Oui, ce film est sombre, déprimant même, et ce quel que soit le côté par lequel on tente de l’analyser (musique, images, dialogues…), même le soleil des côtes napolitaines (on aperçoit furtivement quelques rues de cette ville si particulière et de l’île d’Ischia) n’arrive pas à réchauffer l’atmosphère.
Pour ma part, Isabelle Huppert joue effectivement admirablement le rôle d’Ann, comme cela a été souligné. Le décalage est d’ailleurs saisissant avec les autres personnages de ce film, Jean Hugues Anglade et surtout Xavier Beauvois sont ternes.

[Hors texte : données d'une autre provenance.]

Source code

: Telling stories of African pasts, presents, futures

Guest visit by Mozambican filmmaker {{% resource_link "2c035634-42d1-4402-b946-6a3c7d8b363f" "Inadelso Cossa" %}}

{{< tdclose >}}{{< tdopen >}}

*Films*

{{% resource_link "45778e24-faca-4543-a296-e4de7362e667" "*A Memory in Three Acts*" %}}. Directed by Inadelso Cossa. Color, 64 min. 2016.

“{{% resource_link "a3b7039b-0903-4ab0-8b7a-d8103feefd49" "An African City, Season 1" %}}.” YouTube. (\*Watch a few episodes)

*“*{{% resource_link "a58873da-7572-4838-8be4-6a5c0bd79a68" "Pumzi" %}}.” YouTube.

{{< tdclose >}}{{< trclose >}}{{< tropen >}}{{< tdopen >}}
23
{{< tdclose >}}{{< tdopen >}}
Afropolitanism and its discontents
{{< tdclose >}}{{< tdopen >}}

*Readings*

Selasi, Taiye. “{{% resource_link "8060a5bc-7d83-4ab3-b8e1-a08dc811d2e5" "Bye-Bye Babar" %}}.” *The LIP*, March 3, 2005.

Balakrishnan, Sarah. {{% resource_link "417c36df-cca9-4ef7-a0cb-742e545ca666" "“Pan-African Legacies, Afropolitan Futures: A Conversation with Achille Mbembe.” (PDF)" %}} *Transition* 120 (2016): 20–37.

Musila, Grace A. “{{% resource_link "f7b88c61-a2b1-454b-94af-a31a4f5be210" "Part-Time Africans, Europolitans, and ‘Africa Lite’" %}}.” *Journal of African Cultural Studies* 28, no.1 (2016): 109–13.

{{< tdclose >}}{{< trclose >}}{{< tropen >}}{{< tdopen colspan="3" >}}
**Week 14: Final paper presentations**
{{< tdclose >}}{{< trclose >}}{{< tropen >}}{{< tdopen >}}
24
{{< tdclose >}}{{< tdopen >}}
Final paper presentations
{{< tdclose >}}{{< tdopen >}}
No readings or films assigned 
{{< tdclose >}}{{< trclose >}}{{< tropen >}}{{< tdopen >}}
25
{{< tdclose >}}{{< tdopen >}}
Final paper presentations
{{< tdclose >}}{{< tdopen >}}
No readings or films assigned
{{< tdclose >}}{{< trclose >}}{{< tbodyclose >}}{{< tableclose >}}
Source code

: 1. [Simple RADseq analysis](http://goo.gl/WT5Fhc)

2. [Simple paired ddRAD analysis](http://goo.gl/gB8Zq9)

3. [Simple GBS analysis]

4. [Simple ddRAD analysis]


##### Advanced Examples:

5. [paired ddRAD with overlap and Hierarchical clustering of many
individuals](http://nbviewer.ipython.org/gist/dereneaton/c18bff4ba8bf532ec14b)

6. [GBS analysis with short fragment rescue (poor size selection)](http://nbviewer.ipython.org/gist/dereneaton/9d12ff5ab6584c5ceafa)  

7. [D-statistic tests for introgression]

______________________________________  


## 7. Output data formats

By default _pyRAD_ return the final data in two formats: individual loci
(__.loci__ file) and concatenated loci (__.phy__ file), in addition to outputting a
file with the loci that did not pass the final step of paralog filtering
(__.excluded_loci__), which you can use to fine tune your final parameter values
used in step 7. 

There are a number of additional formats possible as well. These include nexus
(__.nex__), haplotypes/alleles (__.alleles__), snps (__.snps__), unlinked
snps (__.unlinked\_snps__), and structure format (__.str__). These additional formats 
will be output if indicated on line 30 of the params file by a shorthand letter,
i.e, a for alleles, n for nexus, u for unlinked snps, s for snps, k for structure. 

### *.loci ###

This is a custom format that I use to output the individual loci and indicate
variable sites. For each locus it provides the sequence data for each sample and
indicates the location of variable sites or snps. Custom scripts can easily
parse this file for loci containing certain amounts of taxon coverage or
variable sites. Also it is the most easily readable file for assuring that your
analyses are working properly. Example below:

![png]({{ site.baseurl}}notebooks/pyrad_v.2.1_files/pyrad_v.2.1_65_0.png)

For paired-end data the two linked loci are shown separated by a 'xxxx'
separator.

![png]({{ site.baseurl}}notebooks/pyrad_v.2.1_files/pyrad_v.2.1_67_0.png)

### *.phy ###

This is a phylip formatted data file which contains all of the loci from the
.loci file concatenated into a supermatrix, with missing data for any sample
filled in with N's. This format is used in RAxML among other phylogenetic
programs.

Je n’ai pas lu le livre éponyme de Pascal Quignard mais je trouve que le scénario manque de fluidité. Certains passages comme le périple européen d’Ann (Belgique-Allemagne-Suisse-Italie) ont été certainement conservés pour coller au roman mais une fois sur pellicule on peut se poser la question de l’utilité. Un exemple : Ann traversant les Alpes en chaussures de randonnée et sac à dos de loisirs… c’est peu crédible. Cela souligne toute la difficulté dans l’adaptation d’une œuvre littéraire.
Pour conclure un film très moyen.
Le passage de la traversée des Alpes est l’occasion de saisir quelques plans de l’actrice dans un paysage enneigé et la blancheur immaculée de la neige rappelle celle de la naissance, du commencement, ou dans son cas du recommencement. Les brefs inserts qui montrent Ann en train de nager à la piscine vont aussi dans ce sens, l’eau qui purifie et qui lave, ici sa vie passée. Comme elle a tout de même du mal à se défaire de son passé, elle nage avec peine (gros effort et forte inspiration…).
Joli film, mystérieux et convaincant.